# Rosie in the garden



## weez74 (Feb 9, 2011)

Just some pics of Rosie in the garden today:


----------



## Salfordnurse (May 4, 2011)

Such lovely pictures. Rosie is beautiful.


----------



## Jedicrazy (Apr 26, 2011)

She looks likes she's really posing for the camera ..lol. Great pics.


----------



## Sarette (Mar 21, 2011)

She's so photogenic! Gorgeous! xx


----------



## pixie (Apr 16, 2011)

Rosie is Scrummy and your garden looks pretty too! x


----------



## weez74 (Feb 9, 2011)

Ah thank you! There were a LOT of photos that I deleted where she most certainly wasn't posing for the camera! Husband mowed the lawn today so we took advantage and played ball in the garden for ages (which involved me stood with a glass of wine in one hand and the ball thrower in the other - fab!). It seems to tire her out more than a walk does! She's flaked out at my feet now.


----------



## ali-s.j. (Jun 6, 2011)

That's my idea of gardening Louise! Rosie looks gorgeous, love the photos


----------



## jaimia (May 19, 2011)

she is so so beautiful, love the pictures she looks lovely like always x


----------



## Wizbus (Feb 26, 2011)

Lovely pics  Particularly love the one of her in the flower bed!


----------



## Dylansmum (Oct 29, 2010)

She looks great! Her coat is in beautiful condition. She puts Dylan to shame


----------



## weez74 (Feb 9, 2011)

Dylansmum said:


> She looks great! Her coat is in beautiful condition. She puts Dylan to shame


It's still her puppy coat - I think it is starting to change


----------



## curt3007 (May 28, 2011)

she's lovely


----------



## JoJo (Mar 2, 2011)

Louise & Rosie .. That has made me smile ....  

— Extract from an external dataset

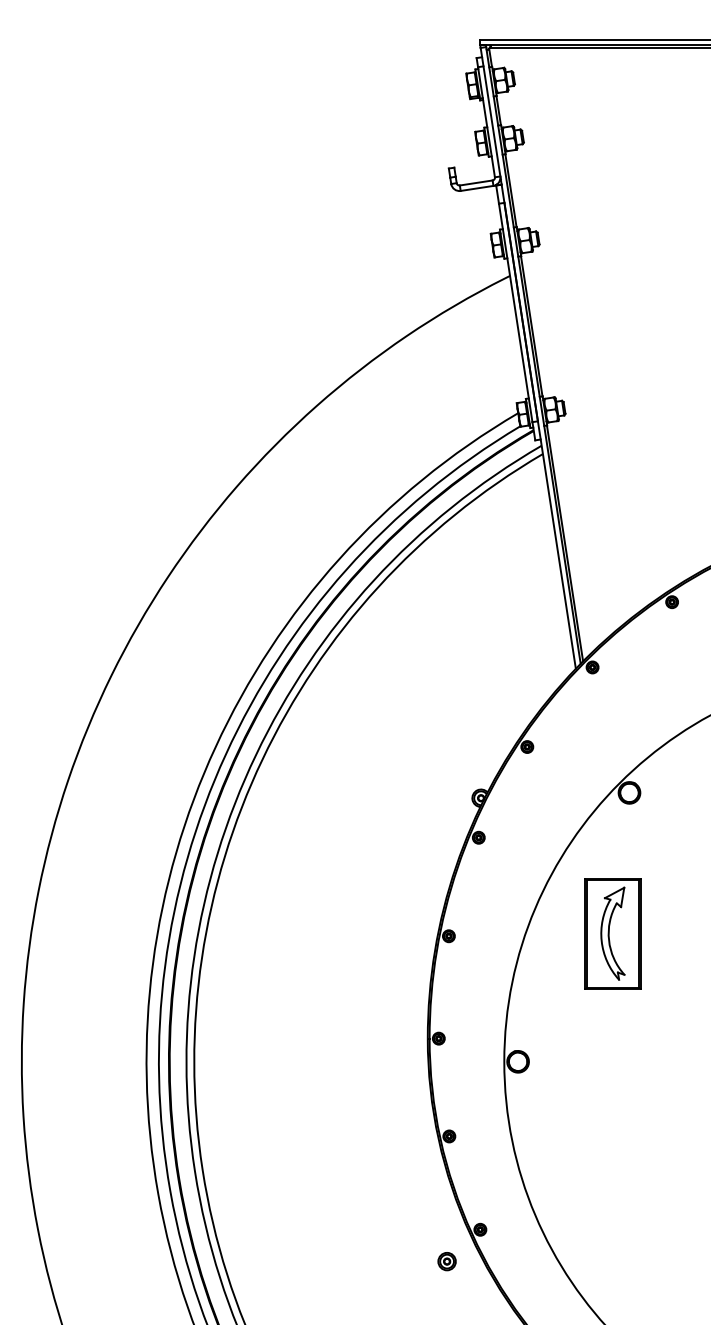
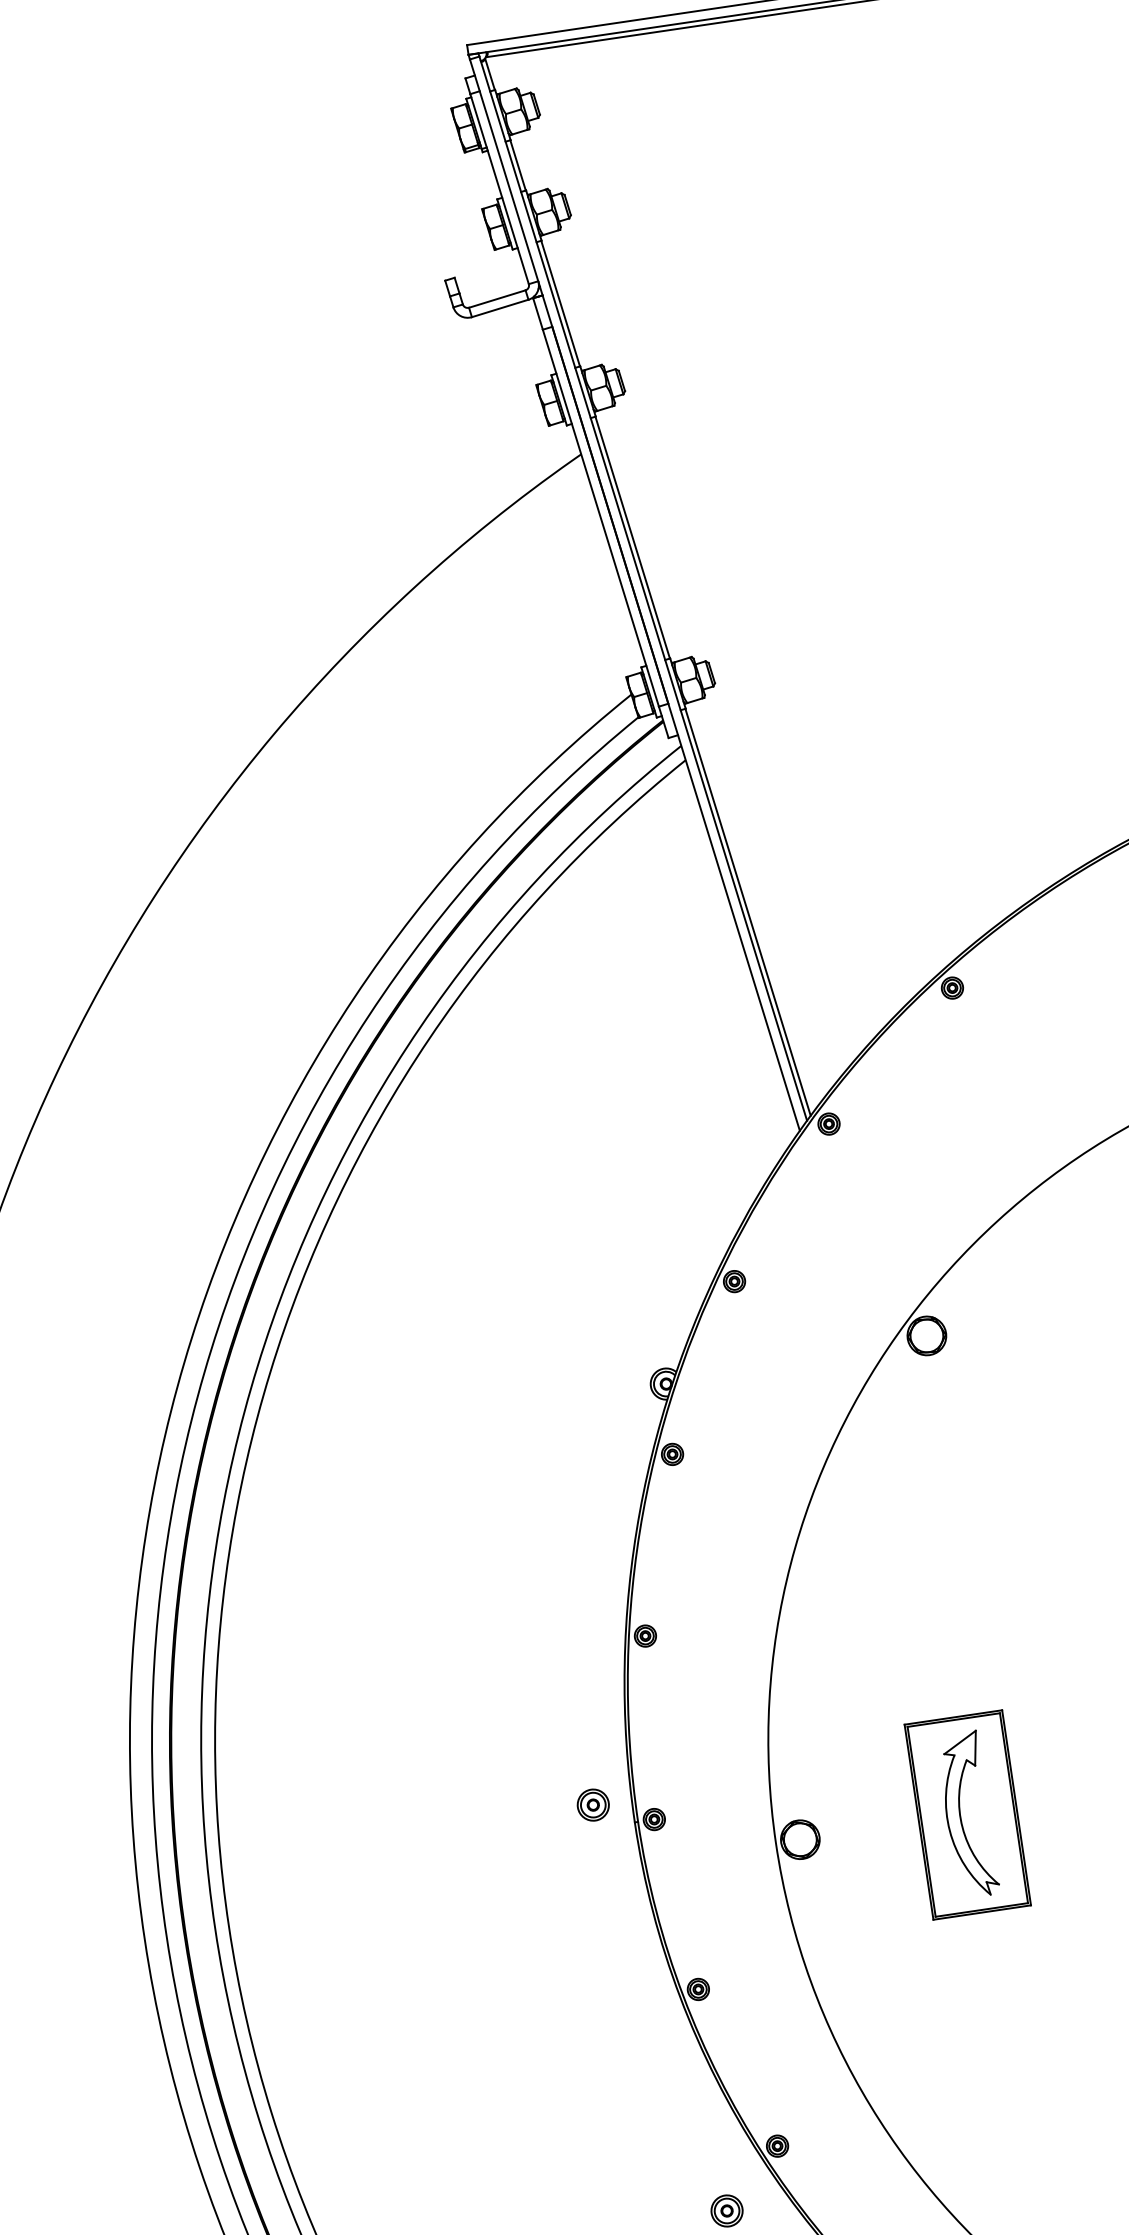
part: (612, 933) -> (966, 1814), moved
part: (405, 1025) -> (592, 1804), added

Lovely pics ... Rosie's choccy coat is amazing .. almost red choccy colouring ...

I am sat here eating my Picnic bar and smiling at lovely Rosie .. just what I needed xxxx


----------



## dogtired (Jul 2, 2011)

Lovely pictures, she is very beautiful:hug: xxx


----------



## Bini (Jul 4, 2011)

Oh, I love looking at photos from Rosie. She is so beautiful!


----------



## wilfiboy (Sep 18, 2010)

And there was me thinking that she just sat and posed and thought ahh where ever there's a Rosie there's a ball.... but obviously wrong !! not wrong on what a beautiful face she's got though x


----------



## JoJo (Mar 2, 2011)

Just needed another little peek at Rosie .... my cheer up pics 

Honey is at the side of me sniffing the screen (nice... Honey nose on my laptop).. think Honey likes Rosie's chocolate coat too... xxx


----------



## lady amanda (Nov 26, 2010)

she is getting all grown up that beautiful Rosie!


----------